Don’t mistake this silence by parents for a lack of dissent to the party line, or an agreement to the cynical claims by Felder that the many hours of education that Hasidic children get make up for what they don’t get. (In fact, these long hours rob the parents of any possibility to supplement a basic education to their kids who are in dire need thereof.) This silence is one of subjugation and disempowerment. This silence is one of a body that has successfully trained its members to shut up and put up, and to remember that the collective is the only thing that matters. This silence is one that has been hammered in to the psyche of young boys sitting in classrooms for so many hours, where they are told that their world contains nothing more than the words of the teacher standing in front of them. This silence is one that these same kids, as they turn into adults, are continuously shamed into as they are reminded that the one thing they shall not dare do is not conform. This is the same silence that has kept this community from speaking out to protect their children from other ailments that supposedly don’t exist among us.

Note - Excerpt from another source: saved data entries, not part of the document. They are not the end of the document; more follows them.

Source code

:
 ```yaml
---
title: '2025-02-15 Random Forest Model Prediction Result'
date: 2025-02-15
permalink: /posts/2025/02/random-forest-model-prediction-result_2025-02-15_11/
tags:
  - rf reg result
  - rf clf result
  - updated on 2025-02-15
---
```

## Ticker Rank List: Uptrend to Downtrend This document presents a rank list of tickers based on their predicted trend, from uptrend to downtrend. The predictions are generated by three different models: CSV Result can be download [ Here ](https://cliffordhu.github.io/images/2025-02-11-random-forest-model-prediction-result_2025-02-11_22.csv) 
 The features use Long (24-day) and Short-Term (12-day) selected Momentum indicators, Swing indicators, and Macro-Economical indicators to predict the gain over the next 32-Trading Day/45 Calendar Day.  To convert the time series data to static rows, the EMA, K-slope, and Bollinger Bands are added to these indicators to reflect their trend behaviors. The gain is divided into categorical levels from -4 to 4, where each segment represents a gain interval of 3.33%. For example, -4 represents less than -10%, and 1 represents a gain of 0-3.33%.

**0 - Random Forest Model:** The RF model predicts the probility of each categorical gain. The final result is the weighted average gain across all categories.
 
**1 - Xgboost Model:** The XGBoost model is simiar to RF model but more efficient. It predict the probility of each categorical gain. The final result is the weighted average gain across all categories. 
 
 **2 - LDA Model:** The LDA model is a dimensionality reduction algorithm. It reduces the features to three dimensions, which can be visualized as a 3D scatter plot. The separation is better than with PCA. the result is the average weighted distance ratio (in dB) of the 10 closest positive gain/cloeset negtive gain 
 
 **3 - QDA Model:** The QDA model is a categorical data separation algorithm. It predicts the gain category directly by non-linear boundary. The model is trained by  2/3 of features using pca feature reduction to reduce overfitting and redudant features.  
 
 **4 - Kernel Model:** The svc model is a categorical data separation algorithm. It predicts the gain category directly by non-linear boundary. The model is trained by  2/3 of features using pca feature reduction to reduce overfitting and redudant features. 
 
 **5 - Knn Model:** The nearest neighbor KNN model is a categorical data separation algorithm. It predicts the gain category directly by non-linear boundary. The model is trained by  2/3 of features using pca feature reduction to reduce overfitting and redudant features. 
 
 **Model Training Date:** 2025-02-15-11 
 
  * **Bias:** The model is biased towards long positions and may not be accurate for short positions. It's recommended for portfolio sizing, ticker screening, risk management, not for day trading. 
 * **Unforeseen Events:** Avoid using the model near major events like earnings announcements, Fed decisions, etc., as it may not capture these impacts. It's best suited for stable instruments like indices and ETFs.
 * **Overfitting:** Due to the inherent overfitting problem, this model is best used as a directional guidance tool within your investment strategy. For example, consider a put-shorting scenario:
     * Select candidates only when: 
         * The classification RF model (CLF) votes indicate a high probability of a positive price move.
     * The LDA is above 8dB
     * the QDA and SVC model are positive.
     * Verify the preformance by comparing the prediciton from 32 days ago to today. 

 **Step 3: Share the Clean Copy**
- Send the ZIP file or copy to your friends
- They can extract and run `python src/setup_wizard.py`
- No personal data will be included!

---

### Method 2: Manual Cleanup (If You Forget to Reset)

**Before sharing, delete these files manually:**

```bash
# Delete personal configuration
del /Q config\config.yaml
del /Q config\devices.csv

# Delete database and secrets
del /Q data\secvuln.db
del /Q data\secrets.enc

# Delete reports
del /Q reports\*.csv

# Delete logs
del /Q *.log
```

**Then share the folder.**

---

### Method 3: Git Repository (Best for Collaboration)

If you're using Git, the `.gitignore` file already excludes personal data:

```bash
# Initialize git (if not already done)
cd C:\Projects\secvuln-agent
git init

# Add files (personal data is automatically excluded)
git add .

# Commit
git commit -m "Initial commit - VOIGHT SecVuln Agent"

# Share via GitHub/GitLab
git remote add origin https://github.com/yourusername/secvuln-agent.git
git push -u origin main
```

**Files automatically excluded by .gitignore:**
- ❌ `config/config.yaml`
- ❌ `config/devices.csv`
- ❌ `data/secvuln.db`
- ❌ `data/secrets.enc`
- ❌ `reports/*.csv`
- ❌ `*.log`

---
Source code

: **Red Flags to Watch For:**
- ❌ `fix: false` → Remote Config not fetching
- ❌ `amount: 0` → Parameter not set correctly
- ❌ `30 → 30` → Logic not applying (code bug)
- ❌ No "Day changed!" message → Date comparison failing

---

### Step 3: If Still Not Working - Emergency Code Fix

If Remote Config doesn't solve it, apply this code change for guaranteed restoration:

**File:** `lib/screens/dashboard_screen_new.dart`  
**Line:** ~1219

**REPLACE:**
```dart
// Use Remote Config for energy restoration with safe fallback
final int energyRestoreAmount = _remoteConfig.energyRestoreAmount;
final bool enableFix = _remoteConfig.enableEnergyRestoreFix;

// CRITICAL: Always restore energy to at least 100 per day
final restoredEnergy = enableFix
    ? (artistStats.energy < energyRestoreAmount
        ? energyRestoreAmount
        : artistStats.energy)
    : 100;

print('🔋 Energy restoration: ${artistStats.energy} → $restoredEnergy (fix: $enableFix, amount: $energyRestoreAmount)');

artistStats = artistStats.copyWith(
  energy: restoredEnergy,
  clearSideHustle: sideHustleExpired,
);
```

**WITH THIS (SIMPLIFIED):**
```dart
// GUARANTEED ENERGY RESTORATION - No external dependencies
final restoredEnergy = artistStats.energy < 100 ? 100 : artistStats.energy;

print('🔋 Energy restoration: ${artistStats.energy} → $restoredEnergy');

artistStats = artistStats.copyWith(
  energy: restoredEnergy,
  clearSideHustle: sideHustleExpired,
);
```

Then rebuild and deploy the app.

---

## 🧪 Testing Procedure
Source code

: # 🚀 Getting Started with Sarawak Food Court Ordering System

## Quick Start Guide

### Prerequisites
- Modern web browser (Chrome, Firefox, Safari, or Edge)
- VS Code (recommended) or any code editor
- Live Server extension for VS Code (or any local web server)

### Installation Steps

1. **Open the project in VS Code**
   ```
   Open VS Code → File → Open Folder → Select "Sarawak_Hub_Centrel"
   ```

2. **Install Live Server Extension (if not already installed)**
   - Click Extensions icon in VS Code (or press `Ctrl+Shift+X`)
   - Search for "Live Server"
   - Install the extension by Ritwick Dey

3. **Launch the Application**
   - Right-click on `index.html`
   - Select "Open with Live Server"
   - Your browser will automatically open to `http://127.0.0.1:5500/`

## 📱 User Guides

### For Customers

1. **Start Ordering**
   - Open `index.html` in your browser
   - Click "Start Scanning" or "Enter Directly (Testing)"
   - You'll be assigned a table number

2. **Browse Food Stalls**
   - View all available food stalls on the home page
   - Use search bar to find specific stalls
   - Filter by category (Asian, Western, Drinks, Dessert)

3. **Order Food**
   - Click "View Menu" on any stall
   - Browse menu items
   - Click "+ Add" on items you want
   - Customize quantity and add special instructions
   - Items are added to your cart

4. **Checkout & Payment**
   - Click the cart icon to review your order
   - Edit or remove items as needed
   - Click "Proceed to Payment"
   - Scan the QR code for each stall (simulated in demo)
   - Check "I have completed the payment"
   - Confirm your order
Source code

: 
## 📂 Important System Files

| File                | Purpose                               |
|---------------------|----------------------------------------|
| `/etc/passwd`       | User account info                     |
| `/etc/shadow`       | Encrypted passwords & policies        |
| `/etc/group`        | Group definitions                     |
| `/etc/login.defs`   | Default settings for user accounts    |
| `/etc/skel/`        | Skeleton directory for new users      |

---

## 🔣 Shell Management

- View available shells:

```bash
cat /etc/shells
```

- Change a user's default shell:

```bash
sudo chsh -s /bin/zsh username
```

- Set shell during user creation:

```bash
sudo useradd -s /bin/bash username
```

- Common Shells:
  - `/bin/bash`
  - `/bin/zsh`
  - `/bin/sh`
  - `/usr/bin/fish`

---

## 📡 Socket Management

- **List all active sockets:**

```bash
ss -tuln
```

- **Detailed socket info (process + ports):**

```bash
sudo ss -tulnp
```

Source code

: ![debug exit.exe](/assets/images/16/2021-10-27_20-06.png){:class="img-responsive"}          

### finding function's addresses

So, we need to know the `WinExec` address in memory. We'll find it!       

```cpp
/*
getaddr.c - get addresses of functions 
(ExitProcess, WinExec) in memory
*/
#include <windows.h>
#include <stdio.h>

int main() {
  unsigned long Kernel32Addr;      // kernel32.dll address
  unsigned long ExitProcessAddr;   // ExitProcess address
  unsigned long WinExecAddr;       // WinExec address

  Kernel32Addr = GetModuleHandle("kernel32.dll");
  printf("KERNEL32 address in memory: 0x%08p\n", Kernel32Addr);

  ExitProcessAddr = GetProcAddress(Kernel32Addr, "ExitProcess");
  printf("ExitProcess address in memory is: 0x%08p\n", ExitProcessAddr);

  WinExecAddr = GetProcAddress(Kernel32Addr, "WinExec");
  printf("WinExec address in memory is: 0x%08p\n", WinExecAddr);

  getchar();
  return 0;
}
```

As a member of the community in good standing, I remember full well the silent debates being held in the community on how to deal with known sexual predators of minors, when said predators were members of the community. The only people willing and able to stand up and take on this issue were those who had already been excommunicated. And none of us need reminding of the horrors we as parents endured when considering which mohel to select, so as to minimize our newborn bundle of joy’s chance of contracting herpes. While some silly extremist rabbi stood tall in the face of the NYC Health Commissioner, exclaiming how he’d defy his demands to test mohels in advance, we the parents rejoiced, knowing that the voice of reason would prevail, and that our mohels would start testing themselves for the disease and eliminating themselves from the pool of available practitioners if found positive on the risk of being reported to authorities.

The silence of the Hasidic community, whether it’s in regard to past or current issues concerning the protection of our children, has no connection with how seriously the community members consider these issues. It is rather a product of the very issue we are dealing with: the lack of a decent education, of critical thinking, and of an awareness of our place in history or society at large. And it is only by fixing these background problems that we will become able to maintain independence in the face of critical family and neighbors, become able to express ourselves, become able to weather social criticism for having a strong opinion, and become able to live with integrity and a possibility of self actualization. Perhaps it is this possible eventuality, more than anything, that so scares the powers that be: For they know what even this whisper of criticism may provoke.